Recruiting is a process of setting ‘filters’; every item listed above is another filter, which means the size of the talent pool has to be large enough to provide qualified candidates who survive all of the filters. Realistically, the talent pool and employee/employer relationships have changed since the ‘shopping’ days of the past. The sheer number of eligible bodies who can step into senior or management level positions right now are short by 10,000,000 between Baby Boomers and Gen X. Despite the Great Recession, there simply aren’t enough people to fill the growing openings of the departing Boomers; who have officially begun to retire. So why create a ‘job description’ that effectively eliminates most qualified candidates?

Let’s take the degree issue. Bill Gates and Michael Dell would take exception that a degree is required to succeed in business; even in a technology business. Degrees are conferred for completing course work, satisfactorily. Applying that course work to real life isn’t always a guaranteed success. Degrees are meaningful, but the task at hand should be to identify the problem or opportunity that lies ahead and find someone who has already solved that problem, even if he is a she with no degree.

The same logic follows for test regimens. Testing makes sense for specific skill sets: engineering, CAD, typing, finance, IT certifications, etc. Rejecting talent because they fell below an arbitrary qualification level on an internet-delivered test of 40 questions isn’t the magic bullet of hiring. Tests must be tested for long term success in the same industry and same functional position to be of any scientific merit. Statistical reliability that predicts performance of any manager or senior executive is unproven in the vast majority of tests. It’s a data point, at best. At worst, it’s a waste of potential talent and money.

Talent is an operating expense. There should be a measurable ROI for talent. That talent should be selected to ensure that the current tasks are completed to the level of expectation; which renders a positive ROI. The average tenure for a new employee right now is 34 months. The tenure of a new CEO is less than that. Let’s focus on attracting someone who can deliver a strong ROI in three years or less. If you’re able to create a retention program to keep them longer than 3 yrs, then you’re simply ahead of the game; keeping a contributing employee for longer tenure. Talent acquisition should begin with defining what the existing problems are and what solution sets you’d like to see and then devise a plan for attracting someone who has actually faced those problems before, successfully.

In short, creating barriers to entry is simply thin slicing; taking a dwindling talent supply and creating arbitrary filters to restrict the supply to fit a normative structure that is no longer in parity with the reality of today.
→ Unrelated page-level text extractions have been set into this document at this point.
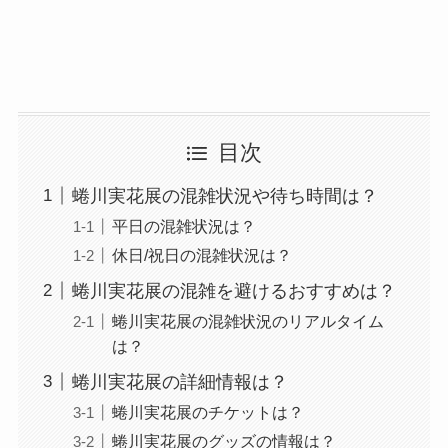
目次
蜷川実花展の混雑状況や待ち時間は？
平日の混雑状況は？
休日/祝日の混雑状況は？
蜷川実花展の混雑を避けるおすすめは？
蜷川実花展の混雑状況のリアルタイム
は？
蜷川実花展の詳細情報は？
蜷川実花展のチケットは？
蜷川実花展のグッズの情報は？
Everyone wants to achieve perfect hiring, but people aren’t perfect, neither the hiring authority nor employee. And stark reality is that we no longer hire for ‘permanent’ positions. There aren’t gold watch ceremonies any more and not just because gold is above $1400. Trying to fit a restless population into a structured three-ring HR binder of job descriptions, coupled with a series of thin sliced ‘must have’ attributes is no longer a model for growing your business through strategic talent acquisition. 

Define your objective and recruit talent to achieve it. It should be as simple, and as hard as that.